Assignment: Render the listing below as a JSON list of strings, one string per line with blank lines left out. Start at the first line of the listing, stop after the line that contains "right elbow: (511, 335, 13)", and leave the pictures out.

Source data
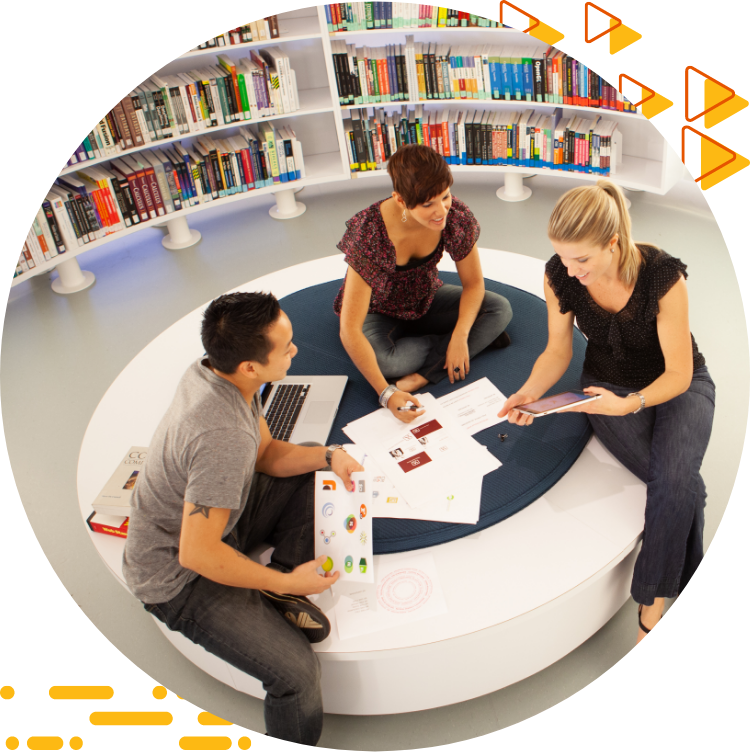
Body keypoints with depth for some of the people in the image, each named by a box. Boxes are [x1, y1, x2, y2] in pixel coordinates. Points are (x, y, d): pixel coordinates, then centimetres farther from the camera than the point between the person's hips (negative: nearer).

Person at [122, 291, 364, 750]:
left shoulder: (214, 372, -9)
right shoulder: (222, 437, -37)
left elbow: (266, 454, 6)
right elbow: (196, 553, -32)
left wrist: (328, 455, -10)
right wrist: (287, 582, -21)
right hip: (179, 575, -9)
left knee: (311, 478, 10)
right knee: (297, 672, -21)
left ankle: (277, 595, 6)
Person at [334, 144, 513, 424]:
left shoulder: (455, 216, -24)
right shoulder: (370, 233, -36)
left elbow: (473, 283, -9)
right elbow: (350, 330, -36)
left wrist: (460, 336, -26)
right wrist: (386, 393, -41)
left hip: (426, 301, 4)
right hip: (379, 312, -4)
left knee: (500, 309, -16)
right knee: (382, 361, -36)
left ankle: (424, 375, -24)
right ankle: (480, 337, -14)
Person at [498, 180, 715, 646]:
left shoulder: (662, 275, -27)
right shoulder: (559, 277, -18)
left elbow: (678, 375, -20)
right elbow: (558, 351, -3)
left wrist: (630, 403, -38)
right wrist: (529, 393, -22)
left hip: (678, 386, -1)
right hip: (609, 387, 2)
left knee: (677, 478, -29)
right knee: (680, 485, -23)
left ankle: (650, 615, -18)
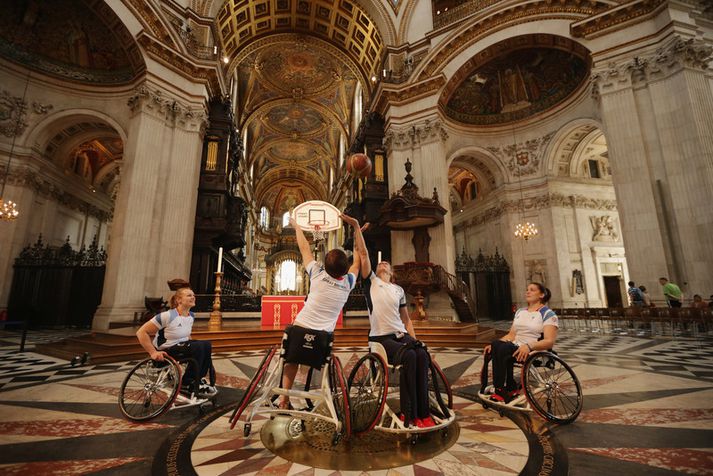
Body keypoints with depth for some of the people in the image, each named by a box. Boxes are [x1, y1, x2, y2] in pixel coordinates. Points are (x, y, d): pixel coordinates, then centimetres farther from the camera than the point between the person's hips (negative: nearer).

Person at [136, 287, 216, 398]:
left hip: (181, 346, 8)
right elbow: (141, 332, -21)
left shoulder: (191, 316, 2)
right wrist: (153, 352, -25)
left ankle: (198, 380, 0)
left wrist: (190, 345, 5)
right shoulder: (167, 316, -23)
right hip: (165, 352, -7)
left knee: (206, 344, -15)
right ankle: (186, 384, -9)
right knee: (199, 347, -26)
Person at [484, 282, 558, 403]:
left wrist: (529, 346, -32)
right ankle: (511, 388, -16)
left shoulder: (548, 314, -2)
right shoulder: (520, 311, 18)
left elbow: (549, 341, -14)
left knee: (503, 348, -33)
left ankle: (501, 390, -19)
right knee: (496, 344, -27)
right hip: (516, 349, 6)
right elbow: (511, 335, 13)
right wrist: (493, 345, -4)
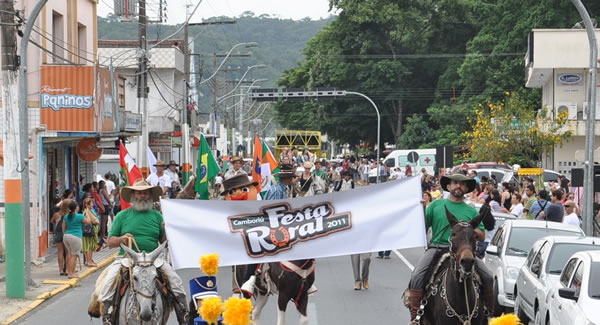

Result:
[
  "Body keypoints with depth for some of the people in the image, each named by a box. Boxes are [x1, y1, x2, y2] in pixel coordinates. Points are (x, y, d): pixel coordinates, then centimetres farther from the camera than the point between the person's hips (negative: nearer).",
  "Person at [122, 291, 364, 750]:",
  "left shoulder: (214, 372, -9)",
  "right shoulder: (222, 437, -37)",
  "left elbow: (266, 454, 6)",
  "right elbow: (196, 553, -32)",
  "left wrist: (328, 455, -10)",
  "right wrist: (287, 582, -21)",
  "right hip: (179, 575, -9)",
  "left knee: (311, 478, 10)",
  "right knee: (297, 672, -21)",
  "left ankle: (277, 595, 6)",
  "Person at [334, 144, 513, 424]:",
  "left shoulder: (455, 216, -24)",
  "right shoulder: (370, 233, -36)",
  "left elbow: (473, 283, -9)",
  "right elbow: (350, 330, -36)",
  "left wrist: (460, 336, -26)",
  "right wrist: (386, 393, -41)",
  "left hip: (426, 301, 4)",
  "right hip: (379, 312, -4)",
  "left knee: (500, 309, -16)",
  "right knee: (382, 361, -36)",
  "left ankle: (424, 375, -24)",
  "right ankle: (480, 337, -14)",
  "Person at [498, 180, 715, 646]:",
  "left shoulder: (662, 275, -27)",
  "right shoulder: (559, 277, -18)",
  "left elbow: (678, 375, -20)",
  "right elbow: (558, 351, -3)",
  "left wrist: (630, 403, -38)",
  "right wrist: (529, 393, -22)",
  "left hip: (678, 386, -1)",
  "right hip: (609, 387, 2)",
  "left knee: (677, 478, -29)",
  "right knee: (680, 485, -23)",
  "left ankle: (650, 615, -18)",
  "Body keypoints with depth for some of the people in the image, each named by a box. Boxes are [x1, y1, x2, y2] in pixel coordinates. Points are (x, y, d): pixel coordinates, then centimetres farther from the camera than the point between the person's hips (negative: nearer).",
  "Person at [136, 287, 216, 398]:",
  "left hip: (181, 346, 8)",
  "right elbow: (141, 332, -21)",
  "left shoulder: (191, 316, 2)",
  "right wrist: (153, 352, -25)",
  "left ankle: (198, 380, 0)",
  "left wrist: (190, 345, 5)",
  "right shoulder: (167, 316, -23)",
  "right hip: (165, 352, -7)",
  "left knee: (206, 344, -15)",
  "right ankle: (186, 384, -9)",
  "right knee: (199, 347, -26)",
  "Person at [484, 282, 558, 403]:",
  "left wrist: (529, 346, -32)",
  "right ankle: (511, 388, -16)",
  "left shoulder: (548, 314, -2)",
  "right shoulder: (520, 311, 18)",
  "left elbow: (549, 341, -14)",
  "left knee: (503, 348, -33)",
  "left ankle: (501, 390, -19)",
  "right knee: (496, 344, -27)",
  "right hip: (516, 349, 6)",
  "right elbow: (511, 335, 13)"
]